==== Source passage
In the beloved villages of Greece, goods salesmen travel via overloaded pickup trucks, touting their offerings over a megaphone to inspire the convenient sale to the isolated townsfolk. Executives of Darden Restaurants (NYSE:DRI), the largest casual dining chain operator in the world, based on fiscal 2007 sales, may have a more difficult sales pitch to make in their travels because of today's competitive and potentially softening marketplace. The restaurateur is on its horn nonetheless.

If you call Darden's corporate offices these days, as I did, you will find few at headquarters. You see, much of Darden's executive team is on the road, promoting its new and improved strategy for overcoming its growth issues. And in this edition of "Fool on the Street," I'll look into Darden's plan and at its outlook, considering the challenging operating environment.

Darden appears to be a company with a plan. After the company's latest presentation -- having seen one of its presentations before and having carefully analyzed the stock long ago, while later profiting from its rise -- I view the current situation as a bit less appealing.

The problem
While Darden's plan for growth keys on a more rapid expansion of its leading concept, The Olive Garden, that plan appears to be driven by necessity, not decision. In reviewing the presentation, as they say, it's like deja vu all over again. Darden's management, a well-respected group both within the industry and among analysts, harps on patience when developing a new concept. We've heard that before. With failures over the years involving a Chinese cuisine concept, and more recently, its Smokey Bones concept, I question the company's skill in identifying winning ideas. By now, the operator of nearly 1,400 Olive Garden, Red Lobster, Bahama Breeze, Smokey Bones, and Seasons 52 restaurants should be able to make a new concept work if the idea is marketable.
========
==== Given information
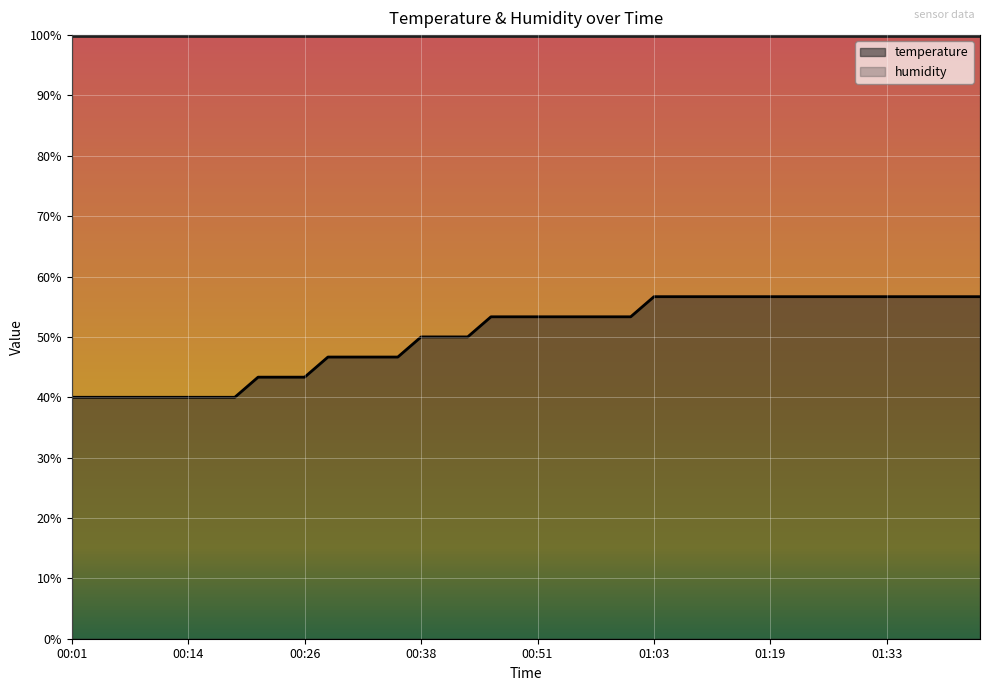

List the labels in order of value, largest first.

01:03, 01:06, 01:11, 01:14, 01:16, 01:19, 01:22, 01:25, 01:28, 01:30, 01:33, 01:36, 01:38, 01:41, 01:43, 00:46, 00:48, 00:51, 00:53, 00:56, 00:58, 01:01, 00:38, 00:41, 00:43, 00:28, 00:31, 00:33, 00:36, 00:21, 00:24, 00:26, 00:01, 00:04, 00:06, 00:09, 00:11, 00:14, 00:16, 00:19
========
Work to complete —
A - Extract the stretch of the Darden Restaurants article from "The problem" through "idea is marketable.".
B - Translate this sentence from the Darden Restaurants article into Spanish: "If you call Darden's corporate offices these days, as I did, you will find few at headquarters."
The listing has no connection to the Darden Restaurants article.

Outputs for the tasks —
A -
The problem
While Darden's plan for growth keys on a more rapid expansion of its leading concept, The Olive Garden, that plan appears to be driven by necessity, not decision. In reviewing the presentation, as they say, it's like deja vu all over again. Darden's management, a well-respected group both within the industry and among analysts, harps on patience when developing a new concept. We've heard that before. With failures over the years involving a Chinese cuisine concept, and more recently, its Smokey Bones concept, I question the company's skill in identifying winning ideas. By now, the operator of nearly 1,400 Olive Garden, Red Lobster, Bahama Breeze, Smokey Bones, and Seasons 52 restaurants should be able to make a new concept work if the idea is marketable.

B - Si llama a las oficinas corporativas de Darden en estos días, como hice yo, encontrará a pocos en la sede central.